Juliana Steinbach au Goethe Institut de Paris, 23 mai 2017. Photographie © jmw.

25 mai 2017, par Jean-Marc Warszawski ——

Un programme très romantique, Goethe du Goethe Institut de Paris oblige, offert au récital de clôture de la saison Blüthner, le 23 mai dernier : les deux rhapsodies opus 79, composées en 18… 79 par Johannes Brahms, et la fantaisie opus 17 de Robert Schumann, composée entre 1836 et 1838.

Quinze ans plus tard, à Düsseldorf, Robert Schumann se pâma d'admiration pour l'art de son jeune collègue Johannes Brahms venu de Hambourg, tandis que le cœur de Clara battit bien fort pour sa personne, et réciproquement.

Juliana Steinbach en pleine forme, y va de bon cœur, à faire rendre cordes au grand Blüthner. Il n'y a pas à se gêner, tout cela est passionné,  agité, fantastique, énergique, c'est indiqué sur les partitions.

L'auditorium est complet, les organisatrices du « Goethe » et de la fondation Blüthner sont arrivées à pérenniser  la fidélité du public, tout de même renforcé ce soir par quelques Brésiliens à Paris, remplissant leur devoir de soutien à la pianiste née au pays, dont le célébrissime pianiste Nelson Freire.

Celles et ceux-là ont dû être ravis par la dernière partie du programme, avec le court et malicieux « O Polochinbelo », extrait du premier livre de A prole do bebê (La famille du bébé), composé en 1916 par Heitor Villa Lobos, puis du même, As Três Marias, dont chacun des trois mouvements évoque une des trois étoile géantes qui forment le baudrier de la constellation d'Orion : « Alnitak », « Alnilam » et « Mintaka », appelées en Amérique du Sud, les « Trois Maries », enfin, « Festa no Sertão », troisième œuvre du Ciclo brasileiro. Des œuvres moins telluriques, évidemment plus étoilées, joyeuses, sollicitant moins les grosses cordes d'en bas, mais très véloces, babillardes, ardentes, exubérantes, qui vont fort bien au tempérament de la pianiste.

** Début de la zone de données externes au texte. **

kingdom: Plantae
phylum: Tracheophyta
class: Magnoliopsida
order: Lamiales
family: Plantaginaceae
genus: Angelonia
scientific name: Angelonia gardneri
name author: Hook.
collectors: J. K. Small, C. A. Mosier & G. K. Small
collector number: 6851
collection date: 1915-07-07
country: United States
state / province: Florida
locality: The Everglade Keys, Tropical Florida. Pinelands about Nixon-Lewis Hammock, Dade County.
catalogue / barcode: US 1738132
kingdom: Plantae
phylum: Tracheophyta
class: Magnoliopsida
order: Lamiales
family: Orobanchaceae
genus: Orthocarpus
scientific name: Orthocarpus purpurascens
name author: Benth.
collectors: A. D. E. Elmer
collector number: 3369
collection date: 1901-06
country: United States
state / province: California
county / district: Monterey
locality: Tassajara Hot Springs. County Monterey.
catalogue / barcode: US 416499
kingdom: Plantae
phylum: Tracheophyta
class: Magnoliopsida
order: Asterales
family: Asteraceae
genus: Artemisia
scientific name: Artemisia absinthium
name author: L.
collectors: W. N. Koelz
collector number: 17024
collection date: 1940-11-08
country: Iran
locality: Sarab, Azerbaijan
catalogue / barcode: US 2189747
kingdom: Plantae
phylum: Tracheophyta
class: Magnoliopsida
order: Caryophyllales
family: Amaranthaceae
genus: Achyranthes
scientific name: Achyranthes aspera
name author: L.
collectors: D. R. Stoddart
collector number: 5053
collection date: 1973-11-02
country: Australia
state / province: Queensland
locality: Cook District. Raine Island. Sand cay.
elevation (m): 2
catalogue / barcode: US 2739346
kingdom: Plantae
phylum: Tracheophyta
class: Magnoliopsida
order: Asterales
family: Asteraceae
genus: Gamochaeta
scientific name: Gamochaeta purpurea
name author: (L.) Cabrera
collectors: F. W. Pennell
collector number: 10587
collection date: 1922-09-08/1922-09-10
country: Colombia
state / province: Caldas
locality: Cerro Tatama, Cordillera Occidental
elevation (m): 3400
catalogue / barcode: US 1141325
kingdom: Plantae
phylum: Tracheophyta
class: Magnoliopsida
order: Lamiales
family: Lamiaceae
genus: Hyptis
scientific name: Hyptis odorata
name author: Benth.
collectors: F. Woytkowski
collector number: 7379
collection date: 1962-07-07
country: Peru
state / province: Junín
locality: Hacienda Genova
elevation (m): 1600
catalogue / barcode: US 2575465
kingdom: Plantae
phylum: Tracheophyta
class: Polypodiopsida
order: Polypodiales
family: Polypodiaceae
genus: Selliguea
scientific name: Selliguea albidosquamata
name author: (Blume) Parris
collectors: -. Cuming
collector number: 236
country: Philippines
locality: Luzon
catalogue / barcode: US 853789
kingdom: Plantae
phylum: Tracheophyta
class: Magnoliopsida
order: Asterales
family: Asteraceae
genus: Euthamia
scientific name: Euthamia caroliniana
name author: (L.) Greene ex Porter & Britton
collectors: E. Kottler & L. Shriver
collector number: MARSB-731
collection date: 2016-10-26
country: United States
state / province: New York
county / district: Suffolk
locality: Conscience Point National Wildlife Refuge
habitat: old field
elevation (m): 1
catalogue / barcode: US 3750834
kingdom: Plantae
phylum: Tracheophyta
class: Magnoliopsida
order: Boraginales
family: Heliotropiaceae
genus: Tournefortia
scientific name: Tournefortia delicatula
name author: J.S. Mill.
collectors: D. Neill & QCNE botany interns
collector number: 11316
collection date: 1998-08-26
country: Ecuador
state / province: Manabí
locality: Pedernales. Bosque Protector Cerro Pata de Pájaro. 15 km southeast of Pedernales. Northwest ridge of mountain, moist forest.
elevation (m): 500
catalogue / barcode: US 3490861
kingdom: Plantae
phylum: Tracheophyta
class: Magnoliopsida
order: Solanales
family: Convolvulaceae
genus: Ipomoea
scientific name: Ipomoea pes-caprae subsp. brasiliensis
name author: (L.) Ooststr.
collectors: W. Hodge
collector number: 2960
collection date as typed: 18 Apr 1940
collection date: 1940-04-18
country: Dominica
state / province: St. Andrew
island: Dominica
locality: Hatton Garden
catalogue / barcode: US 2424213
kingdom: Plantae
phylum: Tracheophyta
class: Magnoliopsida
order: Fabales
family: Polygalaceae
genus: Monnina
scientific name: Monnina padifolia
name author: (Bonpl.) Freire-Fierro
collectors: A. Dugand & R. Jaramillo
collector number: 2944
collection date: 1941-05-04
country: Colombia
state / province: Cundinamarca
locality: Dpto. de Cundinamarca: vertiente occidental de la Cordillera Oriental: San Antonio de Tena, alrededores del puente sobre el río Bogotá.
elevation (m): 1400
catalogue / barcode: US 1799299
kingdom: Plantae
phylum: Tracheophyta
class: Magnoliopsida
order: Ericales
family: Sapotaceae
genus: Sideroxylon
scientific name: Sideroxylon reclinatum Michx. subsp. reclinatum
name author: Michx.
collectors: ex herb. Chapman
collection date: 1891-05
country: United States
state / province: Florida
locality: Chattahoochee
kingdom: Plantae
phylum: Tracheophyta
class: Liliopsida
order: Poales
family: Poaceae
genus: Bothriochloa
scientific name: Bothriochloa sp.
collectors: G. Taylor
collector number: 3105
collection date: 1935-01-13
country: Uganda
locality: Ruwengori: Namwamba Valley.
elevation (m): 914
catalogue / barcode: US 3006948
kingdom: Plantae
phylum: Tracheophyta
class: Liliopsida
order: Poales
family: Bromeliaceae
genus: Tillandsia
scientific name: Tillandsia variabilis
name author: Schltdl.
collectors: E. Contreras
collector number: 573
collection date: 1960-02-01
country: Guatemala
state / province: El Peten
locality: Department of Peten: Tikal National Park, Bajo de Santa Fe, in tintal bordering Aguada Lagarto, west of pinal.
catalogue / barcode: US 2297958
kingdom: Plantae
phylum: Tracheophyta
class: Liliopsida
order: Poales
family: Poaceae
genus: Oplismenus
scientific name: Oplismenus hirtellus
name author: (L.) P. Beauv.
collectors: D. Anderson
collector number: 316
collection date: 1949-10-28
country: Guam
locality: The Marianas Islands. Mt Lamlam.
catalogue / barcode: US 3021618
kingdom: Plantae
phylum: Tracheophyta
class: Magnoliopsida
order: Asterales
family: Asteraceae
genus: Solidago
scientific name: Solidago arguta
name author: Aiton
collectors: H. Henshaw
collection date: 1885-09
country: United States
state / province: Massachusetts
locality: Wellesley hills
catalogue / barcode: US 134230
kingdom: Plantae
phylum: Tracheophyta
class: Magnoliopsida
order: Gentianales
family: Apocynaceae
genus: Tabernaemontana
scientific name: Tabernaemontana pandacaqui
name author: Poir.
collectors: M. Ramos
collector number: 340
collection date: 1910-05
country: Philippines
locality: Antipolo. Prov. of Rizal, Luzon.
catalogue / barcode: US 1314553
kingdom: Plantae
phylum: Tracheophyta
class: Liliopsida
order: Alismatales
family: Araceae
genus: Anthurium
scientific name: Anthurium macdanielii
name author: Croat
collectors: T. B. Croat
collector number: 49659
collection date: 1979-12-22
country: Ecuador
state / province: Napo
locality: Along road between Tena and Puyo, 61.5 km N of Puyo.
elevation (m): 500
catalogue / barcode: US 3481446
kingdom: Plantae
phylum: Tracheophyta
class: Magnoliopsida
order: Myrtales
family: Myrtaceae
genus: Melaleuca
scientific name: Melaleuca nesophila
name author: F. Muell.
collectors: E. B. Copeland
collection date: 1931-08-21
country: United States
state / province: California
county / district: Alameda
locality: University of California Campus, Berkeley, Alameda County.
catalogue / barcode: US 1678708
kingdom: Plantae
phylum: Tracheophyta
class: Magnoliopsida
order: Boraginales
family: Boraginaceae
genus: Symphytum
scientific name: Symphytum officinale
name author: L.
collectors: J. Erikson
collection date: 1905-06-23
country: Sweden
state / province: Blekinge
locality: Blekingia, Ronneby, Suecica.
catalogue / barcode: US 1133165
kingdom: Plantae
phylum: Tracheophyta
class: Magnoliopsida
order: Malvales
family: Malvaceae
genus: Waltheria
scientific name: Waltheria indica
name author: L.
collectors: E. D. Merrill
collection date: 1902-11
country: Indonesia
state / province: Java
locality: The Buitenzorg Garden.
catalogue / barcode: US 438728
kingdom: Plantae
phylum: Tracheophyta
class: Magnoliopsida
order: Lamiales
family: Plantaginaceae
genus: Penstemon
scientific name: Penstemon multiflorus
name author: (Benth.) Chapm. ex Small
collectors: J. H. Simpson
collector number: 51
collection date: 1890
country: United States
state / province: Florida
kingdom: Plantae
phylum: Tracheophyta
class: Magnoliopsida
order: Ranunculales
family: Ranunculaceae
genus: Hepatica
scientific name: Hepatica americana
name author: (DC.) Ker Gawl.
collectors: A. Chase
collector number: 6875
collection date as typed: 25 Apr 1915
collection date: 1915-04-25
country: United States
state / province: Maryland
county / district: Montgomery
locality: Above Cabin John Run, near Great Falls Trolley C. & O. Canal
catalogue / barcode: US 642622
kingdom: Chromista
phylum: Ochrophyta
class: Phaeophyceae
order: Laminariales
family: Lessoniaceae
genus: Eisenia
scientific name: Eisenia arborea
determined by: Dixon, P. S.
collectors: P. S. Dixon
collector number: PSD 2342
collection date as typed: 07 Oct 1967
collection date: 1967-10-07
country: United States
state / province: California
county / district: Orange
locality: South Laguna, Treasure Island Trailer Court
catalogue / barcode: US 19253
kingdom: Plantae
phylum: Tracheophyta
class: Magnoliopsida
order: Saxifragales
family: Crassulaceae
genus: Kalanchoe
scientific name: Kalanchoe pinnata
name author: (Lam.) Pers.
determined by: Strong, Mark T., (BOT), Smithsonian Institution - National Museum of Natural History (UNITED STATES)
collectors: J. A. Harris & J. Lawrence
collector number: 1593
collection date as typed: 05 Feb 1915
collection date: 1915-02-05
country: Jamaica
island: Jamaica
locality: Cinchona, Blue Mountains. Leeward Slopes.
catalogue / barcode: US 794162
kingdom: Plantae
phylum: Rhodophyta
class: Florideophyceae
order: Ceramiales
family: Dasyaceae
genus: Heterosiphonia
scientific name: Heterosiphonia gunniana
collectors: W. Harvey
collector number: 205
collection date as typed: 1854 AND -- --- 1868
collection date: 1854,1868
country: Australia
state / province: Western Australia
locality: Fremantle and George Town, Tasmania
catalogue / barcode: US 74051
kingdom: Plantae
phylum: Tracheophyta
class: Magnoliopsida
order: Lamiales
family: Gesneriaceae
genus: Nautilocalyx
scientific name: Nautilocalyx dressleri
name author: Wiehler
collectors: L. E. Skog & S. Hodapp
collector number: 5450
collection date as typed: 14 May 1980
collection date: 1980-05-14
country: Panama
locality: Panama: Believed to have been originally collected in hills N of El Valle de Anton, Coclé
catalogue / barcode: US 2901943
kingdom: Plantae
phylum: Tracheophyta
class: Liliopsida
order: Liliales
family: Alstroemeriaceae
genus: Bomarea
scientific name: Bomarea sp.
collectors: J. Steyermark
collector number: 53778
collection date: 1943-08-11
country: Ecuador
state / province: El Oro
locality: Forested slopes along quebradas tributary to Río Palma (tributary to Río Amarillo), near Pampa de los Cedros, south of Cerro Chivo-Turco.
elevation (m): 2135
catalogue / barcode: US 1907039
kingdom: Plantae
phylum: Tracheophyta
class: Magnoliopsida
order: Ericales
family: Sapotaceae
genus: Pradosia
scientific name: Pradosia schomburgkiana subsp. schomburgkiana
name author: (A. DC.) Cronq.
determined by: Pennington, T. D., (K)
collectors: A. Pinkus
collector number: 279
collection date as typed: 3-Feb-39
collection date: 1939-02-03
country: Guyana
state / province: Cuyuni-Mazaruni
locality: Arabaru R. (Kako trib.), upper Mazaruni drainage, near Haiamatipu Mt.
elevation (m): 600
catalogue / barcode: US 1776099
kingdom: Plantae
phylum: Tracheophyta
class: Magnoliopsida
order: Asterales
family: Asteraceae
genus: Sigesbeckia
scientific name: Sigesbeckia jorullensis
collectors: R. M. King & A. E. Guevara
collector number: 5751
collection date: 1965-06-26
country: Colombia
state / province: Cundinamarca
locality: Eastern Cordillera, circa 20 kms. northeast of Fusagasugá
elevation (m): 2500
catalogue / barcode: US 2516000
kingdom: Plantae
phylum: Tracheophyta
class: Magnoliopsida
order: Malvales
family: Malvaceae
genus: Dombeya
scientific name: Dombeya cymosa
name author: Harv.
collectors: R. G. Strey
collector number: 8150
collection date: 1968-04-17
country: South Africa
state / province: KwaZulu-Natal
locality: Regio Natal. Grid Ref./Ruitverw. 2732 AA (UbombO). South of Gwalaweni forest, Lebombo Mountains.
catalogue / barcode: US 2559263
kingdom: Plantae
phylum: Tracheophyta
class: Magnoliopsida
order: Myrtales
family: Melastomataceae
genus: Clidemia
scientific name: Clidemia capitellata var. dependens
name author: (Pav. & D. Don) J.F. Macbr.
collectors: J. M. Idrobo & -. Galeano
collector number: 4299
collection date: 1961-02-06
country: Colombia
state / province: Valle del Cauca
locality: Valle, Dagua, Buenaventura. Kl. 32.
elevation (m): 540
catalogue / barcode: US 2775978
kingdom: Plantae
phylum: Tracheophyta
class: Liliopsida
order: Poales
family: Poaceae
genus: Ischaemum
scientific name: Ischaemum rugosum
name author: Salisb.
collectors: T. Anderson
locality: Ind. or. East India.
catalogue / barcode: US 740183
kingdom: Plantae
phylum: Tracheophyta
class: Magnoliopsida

La soirée s'est achevée en bis avec L'île joyeuse de Claude Debussy.

Juliana Steinbach a profité de ce récital, pour présenter, bien avant sa sortie commerciale, prévue pour le 1er septembre 2017, son prochain cédé, « Images », celles de Claude Debussy et les Tableaux d'une exposition de Modest  Moussorgski, avec les Jeux d'eau de la villa d'Este, de Franz Liszt, un enregistrement public réalisé dans la mythique salle Molière de Lyon en 2011.

Juliana Steinbach et Nelson Freire au Goethe Institut de Paris, 23 mai 2017. Photographie © jmw.